II. Cast onto the streets. 2. The facade of a house. The boy is kicked out of the house.

III. Sleeping under the open sky. 3. The boy leaning on a tree by a river. 4. A street in a village with the closed gate of a park. The boy asks money from a couple of passers-by who ignore him.

IV. The theft. 5. The facade of a baker: the orphan steals a bread and runs away with it, the baker  runs after him.  6. A clearing in a forest; the boy seats down to eat his bread while a man walks by.  7. A lane in a forest; the baker comes running in, meets the man seen in 6 who points to where he saw the boy. 8. Same as 6. The boy is still eating sitting down. The baker grabs him and drags him away. 9. A path at the edge of a forest. The man still holding the boy meets two gendarmes. After a brief talk they all exit left. 10. A street with a police station. The three men and the boy enter right and go inside the police station. 11.The commissioner's office. The three men and the boy enter right. The baker explains the case and leaves. The boy kneels down to beg the commissioner who waves him away and he is dragged out by the two gendarmes. 12. Same as 10. The two gendarmes and the boy come out of the police station and exit right.

V. The reformatory. 13. The facade of a building with the inscription Colonie Pénitenciaire [Penitentiary Colony]. The two gendarmes and the boy enter left, a sentry open the gate and they go inside. 14. The registrar's office. The two gendarmes and the boy enter right, the registrar writes opn his registry and two guards drag the boy out left. 15. The gate of a military building. A couple of guards escort a gang of children in convict attire. They all exit left. 16. A field surrounded by trees. The children work under the custody of guards. 17. The facade of a military building. A group of children is punished by guards. 18. A prison cell. The boy is sitting on a stool. He sees an apparition of his mother (double exposure). A boy comes in with a guard and gives him discreetly a piece of bread.

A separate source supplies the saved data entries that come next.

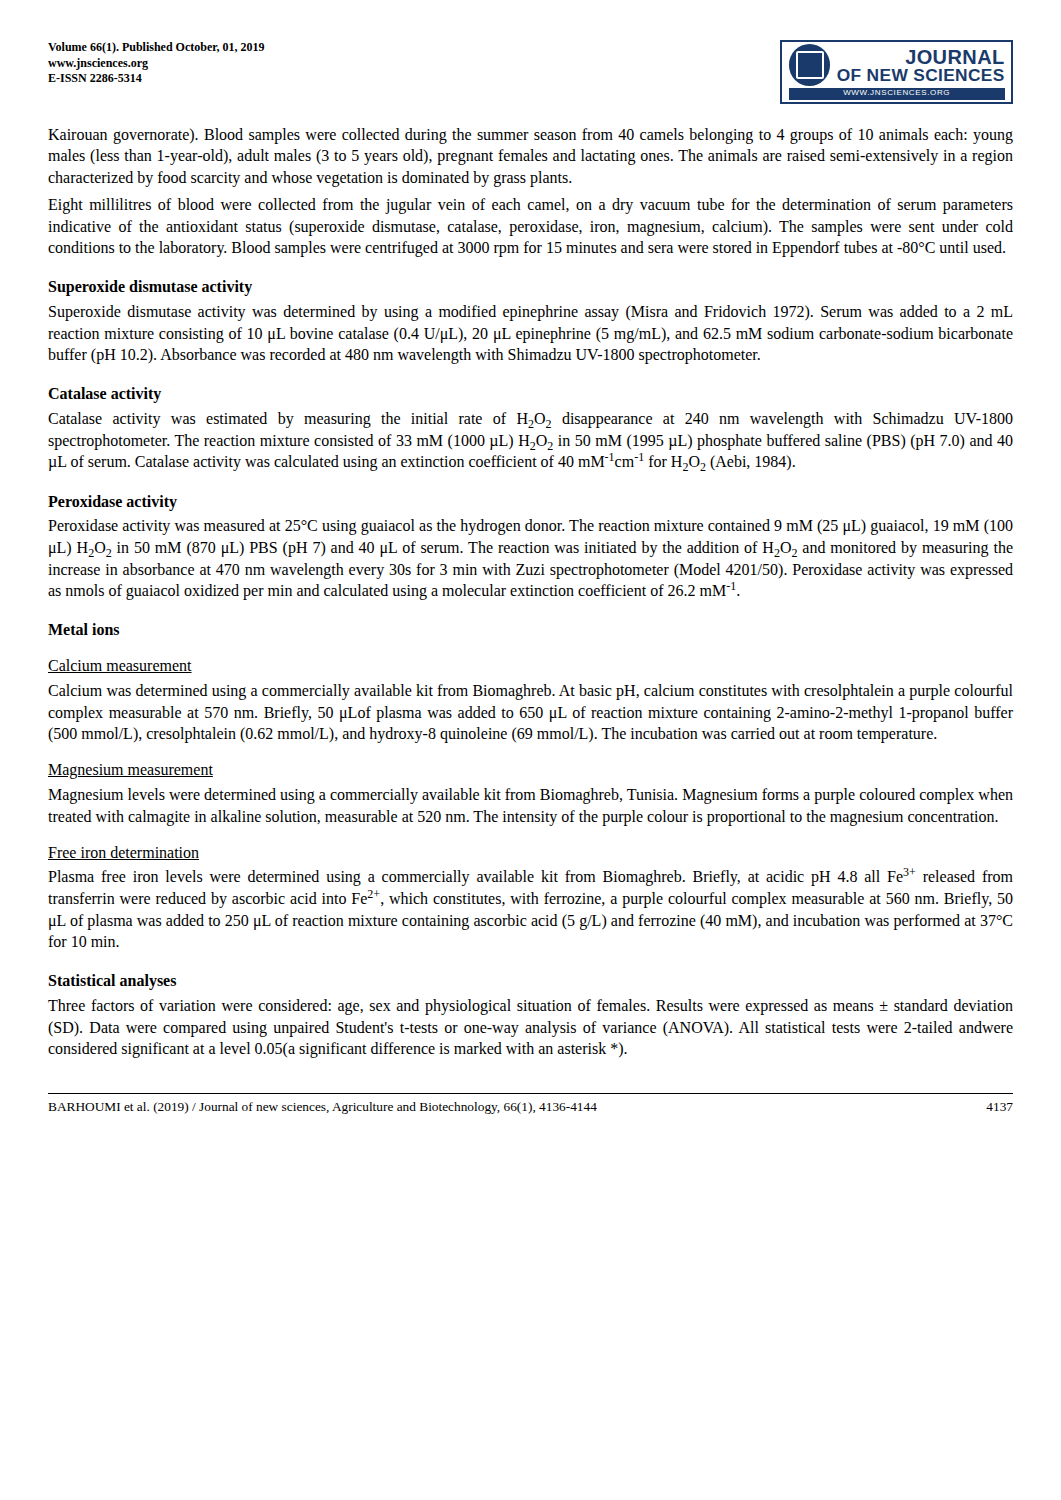Volume 66(1). Published October, 01, 2019
www.jnsciences.org
E-ISSN 2286-5314
JOURNAL
OF NEW SCIENCES
WWW.JNSCIENCES.ORG
Kairouan governorate). Blood samples were collected during the summer season from 40 camels belonging to 4 groups of 10 animals each: young males (less than 1-year-old), adult males (3 to 5 years old), pregnant females and lactating ones. The animals are raised semi-extensively in a region characterized by food scarcity and whose vegetation is dominated by grass plants.
Eight millilitres of blood were collected from the jugular vein of each camel, on a dry vacuum tube for the determination of serum parameters indicative of the antioxidant status (superoxide dismutase, catalase, peroxidase, iron, magnesium, calcium). The samples were sent under cold conditions to the laboratory. Blood samples were centrifuged at 3000 rpm for 15 minutes and sera were stored in Eppendorf tubes at -80°C until used.
Superoxide dismutase activity
Superoxide dismutase activity was determined by using a modified epinephrine assay (Misra and Fridovich 1972). Serum was added to a 2 mL reaction mixture consisting of 10 μL bovine catalase (0.4 U/μL), 20 μL epinephrine (5 mg/mL), and 62.5 mM sodium carbonate-sodium bicarbonate buffer (pH 10.2). Absorbance was recorded at 480 nm wavelength with Shimadzu UV-1800 spectrophotometer.
Catalase activity
Catalase activity was estimated by measuring the initial rate of H2O2 disappearance at 240 nm wavelength with Schimadzu UV-1800 spectrophotometer. The reaction mixture consisted of 33 mM (1000 µL) H2O2 in 50 mM (1995 µL) phosphate buffered saline (PBS) (pH 7.0) and 40 µL of serum. Catalase activity was calculated using an extinction coefficient of 40 mM-1cm-1 for H2O2 (Aebi, 1984).
Peroxidase activity
Peroxidase activity was measured at 25°C using guaiacol as the hydrogen donor. The reaction mixture contained 9 mM (25 μL) guaiacol, 19 mM (100 μL) H2O2 in 50 mM (870 μL) PBS (pH 7) and 40 μL of serum. The reaction was initiated by the addition of H2O2 and monitored by measuring the increase in absorbance at 470 nm wavelength every 30s for 3 min with Zuzi spectrophotometer (Model 4201/50). Peroxidase activity was expressed as nmols of guaiacol oxidized per min and calculated using a molecular extinction coefficient of 26.2 mM-1.
Metal ions
Calcium measurement
Calcium was determined using a commercially available kit from Biomaghreb. At basic pH, calcium constitutes with cresolphtalein a purple colourful complex measurable at 570 nm. Briefly, 50 μLof plasma was added to 650 μL of reaction mixture containing 2-amino-2-methyl 1-propanol buffer (500 mmol/L), cresolphtalein (0.62 mmol/L), and hydroxy-8 quinoleine (69 mmol/L). The incubation was carried out at room temperature.
Magnesium measurement
Magnesium levels were determined using a commercially available kit from Biomaghreb, Tunisia. Magnesium forms a purple coloured complex when treated with calmagite in alkaline solution, measurable at 520 nm. The intensity of the purple colour is proportional to the magnesium concentration.
Free iron determination
Plasma free iron levels were determined using a commercially available kit from Biomaghreb. Briefly, at acidic pH 4.8 all Fe3+ released from transferrin were reduced by ascorbic acid into Fe2+, which constitutes, with ferrozine, a purple colourful complex measurable at 560 nm. Briefly, 50 μL of plasma was added to 250 μL of reaction mixture containing ascorbic acid (5 g/L) and ferrozine (40 mM), and incubation was performed at 37°C for 10 min.
Statistical analyses
Three factors of variation were considered: age, sex and physiological situation of females. Results were expressed as means ± standard deviation (SD). Data were compared using unpaired Student's t-tests or one-way analysis of variance (ANOVA). All statistical tests were 2-tailed andwere considered significant at a level 0.05(a significant difference is marked with an asterisk *).
BARHOUMI et al. (2019) / Journal of new sciences, Agriculture and Biotechnology, 66(1), 4136-4144 4137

VI. The escape. 19. A clearing on a hillside. A group of convict children are digging the earth under the custody of guards. The orphan whispers something in the ear of one of the children and rapidly exits left. After a while the guards notice his absence. Two guards run after him while the other guards round up the children and march them uphill. 20. Another view of the forest. The guards herd the children downhill. 21. A breach in a wall. The orphan jumps over the breach and runs out to the right pursued by two guards.  22 to 24. The chase continues over a trench in the forest, along some fortifications and in the street of a village.

VII. Medor's hideout. 25. A farm courtyard. The orphan comes running in and hides in the dog house where a dog is lying. The guards come after him look around and leave the farm. 26. Inside the doghouse. Medium shot of the orphan eating the dog's food while the dog is looking at him. 27. A garden in front of a house. The orphan enters right and lie down on a bench. Two guards enter him and catch him. A well-dressed gentleman gives his card to the guards and convince them to leave the boy with him.

VIII. Tutor him. 28. A well-furnished parlour. The boy is sitting at a table, working. The gentleman enters and hugs him.  The boy continues his work while the gentleman reads his newspaper.

IX. One year later. 29. Full shot sideways of the boy is standing in front of the gate of a house in an elegant suit. 30. Medium shot of the boy. The film concludes with the Pathé logo of a rooster with the initials SCAGL."

Alison Griffiths notes that the film shows that "the Auburn system of congregant labor by day and isolation in the single cell by night [was] in effect in the French "maison de correction"" and controversially considers that there is "an obvious comic element to seeing eight- to fourteen-year-old boys, as opposed to adult men, dressed in prison stripes performing hard labor." She also remarks that "the image of children being subjected to punishments that hardly match their crime raises the question of the potential bad taste of such a film." In this respect, Richard Abel discusses the censorship problems met by the film in the US.